Records supplied Block Start

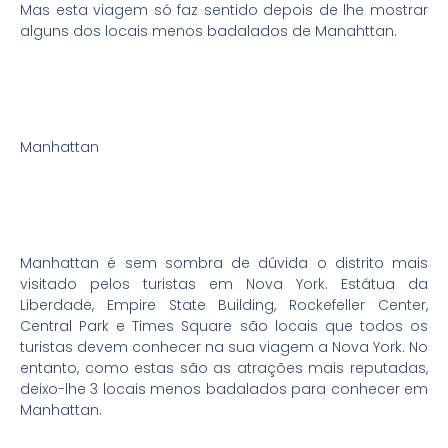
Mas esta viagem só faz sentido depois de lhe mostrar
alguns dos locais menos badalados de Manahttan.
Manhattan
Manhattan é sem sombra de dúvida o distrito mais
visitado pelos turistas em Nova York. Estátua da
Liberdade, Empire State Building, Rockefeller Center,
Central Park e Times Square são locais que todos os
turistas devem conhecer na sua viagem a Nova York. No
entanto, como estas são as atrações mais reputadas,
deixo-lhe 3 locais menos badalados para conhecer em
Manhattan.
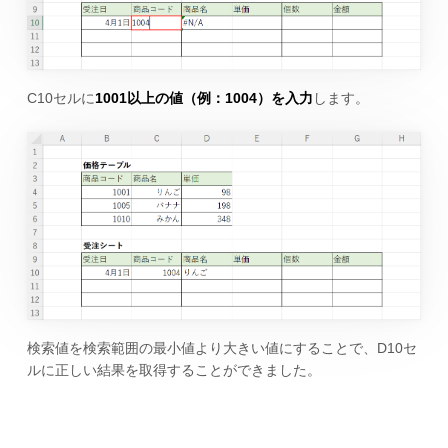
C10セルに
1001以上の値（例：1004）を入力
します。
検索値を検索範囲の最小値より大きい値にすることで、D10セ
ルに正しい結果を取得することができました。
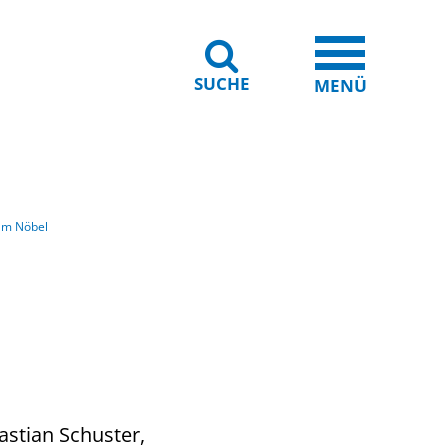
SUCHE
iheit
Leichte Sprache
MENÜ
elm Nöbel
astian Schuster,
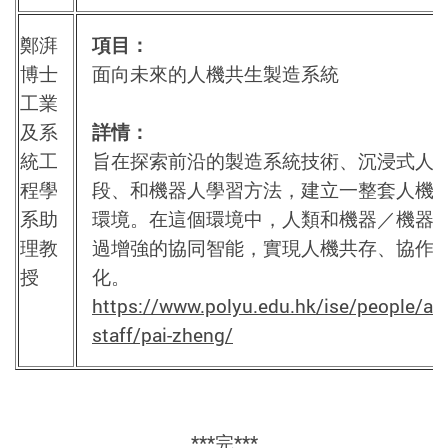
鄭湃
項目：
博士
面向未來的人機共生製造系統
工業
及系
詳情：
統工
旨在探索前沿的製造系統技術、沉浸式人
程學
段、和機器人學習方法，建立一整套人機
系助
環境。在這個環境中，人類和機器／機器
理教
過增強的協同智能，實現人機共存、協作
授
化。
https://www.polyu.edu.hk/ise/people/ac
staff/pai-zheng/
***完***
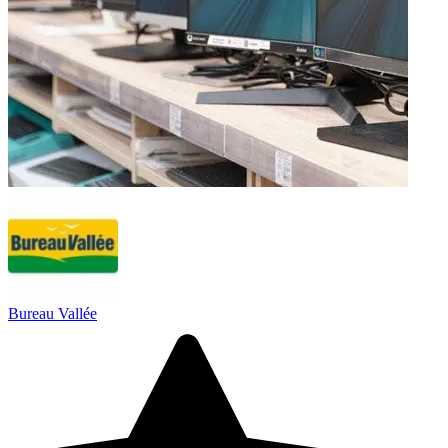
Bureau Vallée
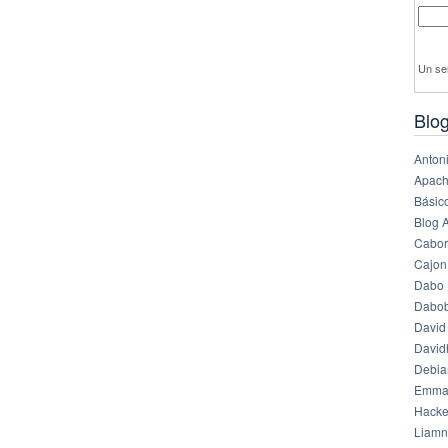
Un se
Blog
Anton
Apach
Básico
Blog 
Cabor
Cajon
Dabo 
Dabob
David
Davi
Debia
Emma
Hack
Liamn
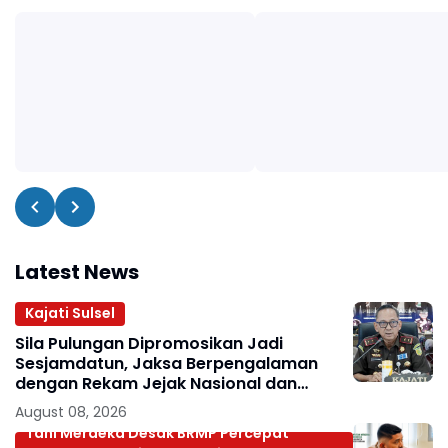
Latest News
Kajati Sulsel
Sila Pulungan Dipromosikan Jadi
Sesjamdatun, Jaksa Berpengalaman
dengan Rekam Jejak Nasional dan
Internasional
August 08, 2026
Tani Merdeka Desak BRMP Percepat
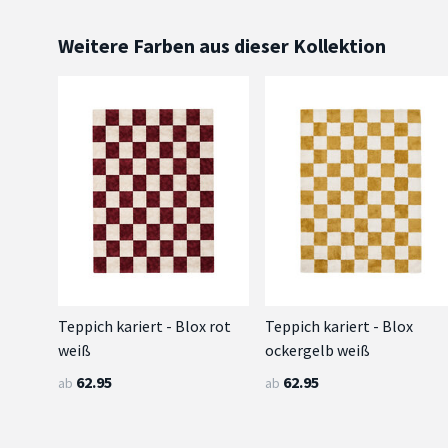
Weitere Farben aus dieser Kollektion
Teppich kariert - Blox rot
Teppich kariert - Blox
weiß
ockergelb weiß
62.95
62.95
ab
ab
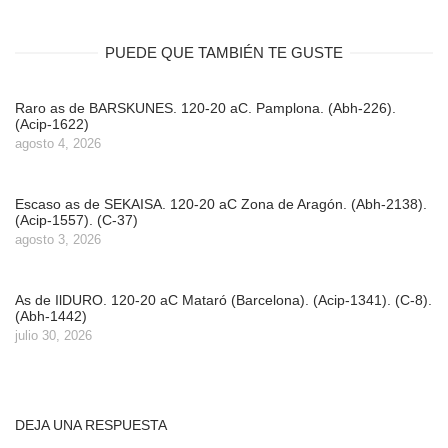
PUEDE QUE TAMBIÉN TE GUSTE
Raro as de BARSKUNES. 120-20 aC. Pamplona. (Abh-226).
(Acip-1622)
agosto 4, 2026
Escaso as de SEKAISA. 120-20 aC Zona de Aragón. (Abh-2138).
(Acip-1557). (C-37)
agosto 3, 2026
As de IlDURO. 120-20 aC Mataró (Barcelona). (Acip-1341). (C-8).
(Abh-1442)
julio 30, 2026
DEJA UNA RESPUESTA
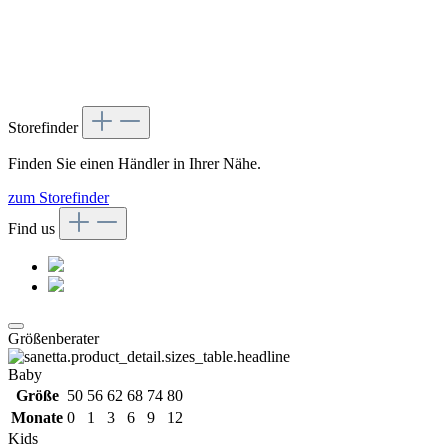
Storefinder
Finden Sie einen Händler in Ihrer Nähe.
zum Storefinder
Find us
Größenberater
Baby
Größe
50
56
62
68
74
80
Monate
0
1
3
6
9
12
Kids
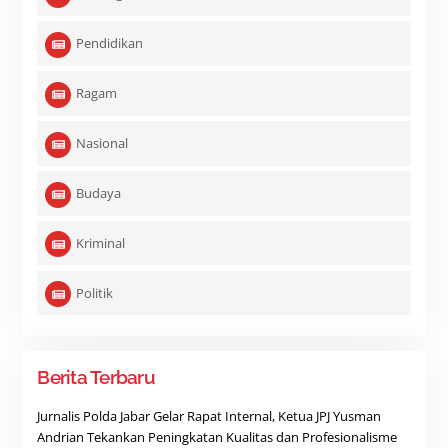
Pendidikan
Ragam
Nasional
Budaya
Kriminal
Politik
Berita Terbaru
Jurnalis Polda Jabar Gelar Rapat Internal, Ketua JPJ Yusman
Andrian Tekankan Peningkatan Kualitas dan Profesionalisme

Records supplied Block End

◆ Your task ◆
Please update the transcribed page contents above by replacing every "Storefinder" with "Händlersuche" and keeping everything else the same. Leave the pictures out of your answer.

◆ Finished exercise ◆
Mas esta viagem só faz sentido depois de lhe mostrar
alguns dos locais menos badalados de Manahttan.
Manhattan
Manhattan é sem sombra de dúvida o distrito mais
visitado pelos turistas em Nova York. Estátua da
Liberdade, Empire State Building, Rockefeller Center,
Central Park e Times Square são locais que todos os
turistas devem conhecer na sua viagem a Nova York. No
entanto, como estas são as atrações mais reputadas,
deixo-lhe 3 locais menos badalados para conhecer em
Manhattan.
C10セルに
1001以上の値（例：1004）を入力
します。
検索値を検索範囲の最小値より大きい値にすることで、D10セ
ルに正しい結果を取得することができました。
SUCHE
iheit
Leichte Sprache
MENÜ
elm Nöbel
astian Schuster,
鄭湃
項目：
博士
面向未來的人機共生製造系統
工業
及系
詳情：
統工
旨在探索前沿的製造系統技術、沉浸式人
程學
段、和機器人學習方法，建立一整套人機
系助
環境。在這個環境中，人類和機器／機器
理教
過增強的協同智能，實現人機共存、協作
授
化。
https://www.polyu.edu.hk/ise/people/ac
staff/pai-zheng/
***完***
Bureau Vallée
Un se
Blog
Anton
Apach
Básico
Blog 
Cabor
Cajon
Dabo 
Dabob
David
Davi
Debia
Emma
Hack
Liamn
Latest News
Kajati Sulsel
Sila Pulungan Dipromosikan Jadi
Sesjamdatun, Jaksa Berpengalaman
dengan Rekam Jejak Nasional dan
Internasional
August 08, 2026
Tani Merdeka Desak BRMP Percepat
Weitere Farben aus dieser Kollektion
Teppich kariert - Blox rot
Teppich kariert - Blox
weiß
ockergelb weiß
62.95
62.95
ab
ab
PUEDE QUE TAMBIÉN TE GUSTE
Raro as de BARSKUNES. 120-20 aC. Pamplona. (Abh-226).
(Acip-1622)
agosto 4, 2026
Escaso as de SEKAISA. 120-20 aC Zona de Aragón. (Abh-2138).
(Acip-1557). (C-37)
agosto 3, 2026
As de IlDURO. 120-20 aC Mataró (Barcelona). (Acip-1341). (C-8).
(Abh-1442)
julio 30, 2026
DEJA UNA RESPUESTA
Händlersuche
Finden Sie einen Händler in Ihrer Nähe.
zum Händlersuche
Find us
Größenberater
Baby
Größe
50
56
62
68
74
80
Monate
0
1
3
6
9
12
Kids
Pendidikan
Ragam
Nasional
Budaya
Kriminal
Politik
Berita Terbaru
Jurnalis Polda Jabar Gelar Rapat Internal, Ketua JPJ Yusman
Andrian Tekankan Peningkatan Kualitas dan Profesionalisme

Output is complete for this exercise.